_TASK DETAILS_
Wherever a line in the data holds the word "source", pull that line out.

▼

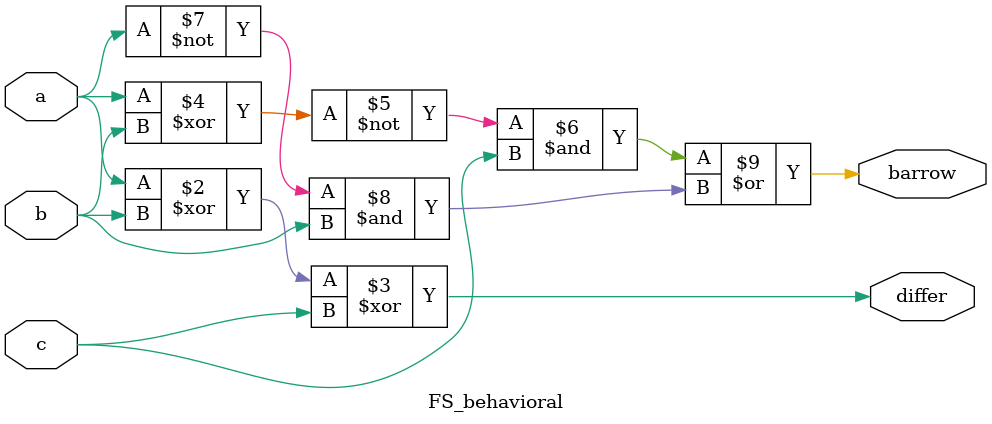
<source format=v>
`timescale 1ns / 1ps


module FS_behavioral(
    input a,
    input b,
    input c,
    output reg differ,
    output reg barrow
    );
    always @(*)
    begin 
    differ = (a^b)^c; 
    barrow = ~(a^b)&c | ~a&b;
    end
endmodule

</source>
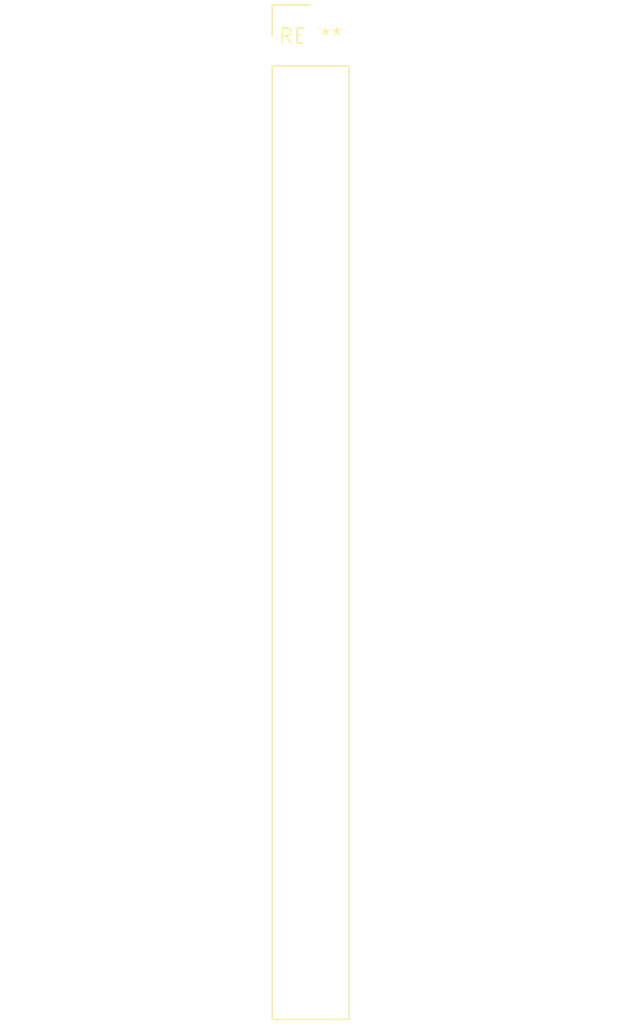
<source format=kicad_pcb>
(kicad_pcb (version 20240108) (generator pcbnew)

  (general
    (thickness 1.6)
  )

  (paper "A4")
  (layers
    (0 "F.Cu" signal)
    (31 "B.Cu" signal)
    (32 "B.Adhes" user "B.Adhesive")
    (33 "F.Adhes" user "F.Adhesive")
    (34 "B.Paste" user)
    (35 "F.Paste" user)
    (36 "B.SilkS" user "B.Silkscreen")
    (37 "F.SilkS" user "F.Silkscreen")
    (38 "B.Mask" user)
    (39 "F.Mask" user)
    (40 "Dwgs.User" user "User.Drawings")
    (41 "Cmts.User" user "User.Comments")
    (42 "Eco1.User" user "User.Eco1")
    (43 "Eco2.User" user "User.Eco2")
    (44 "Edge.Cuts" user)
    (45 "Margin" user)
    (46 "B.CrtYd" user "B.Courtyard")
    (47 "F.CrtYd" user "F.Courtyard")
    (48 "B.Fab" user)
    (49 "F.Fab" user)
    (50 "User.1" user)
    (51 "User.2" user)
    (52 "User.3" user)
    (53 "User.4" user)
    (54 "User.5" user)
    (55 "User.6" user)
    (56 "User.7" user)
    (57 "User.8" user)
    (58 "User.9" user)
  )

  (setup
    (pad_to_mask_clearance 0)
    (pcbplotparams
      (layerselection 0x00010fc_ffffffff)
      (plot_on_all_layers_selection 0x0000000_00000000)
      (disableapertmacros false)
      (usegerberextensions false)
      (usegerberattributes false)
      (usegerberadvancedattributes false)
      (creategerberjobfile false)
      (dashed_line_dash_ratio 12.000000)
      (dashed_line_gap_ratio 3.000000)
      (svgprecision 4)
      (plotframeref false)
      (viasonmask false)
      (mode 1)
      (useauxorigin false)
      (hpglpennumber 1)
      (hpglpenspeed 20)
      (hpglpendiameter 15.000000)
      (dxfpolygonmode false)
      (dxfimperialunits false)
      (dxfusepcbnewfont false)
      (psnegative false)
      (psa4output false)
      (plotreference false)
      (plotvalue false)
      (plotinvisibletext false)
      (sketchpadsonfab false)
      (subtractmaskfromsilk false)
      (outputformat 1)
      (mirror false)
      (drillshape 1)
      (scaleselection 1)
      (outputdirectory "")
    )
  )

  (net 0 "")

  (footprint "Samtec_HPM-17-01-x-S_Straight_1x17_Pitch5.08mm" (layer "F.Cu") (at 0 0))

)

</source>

▲

_SOLUTION FOR THIS EXERCISE_
<source format=v>
</source>
<source format=kicad_pcb>
</source>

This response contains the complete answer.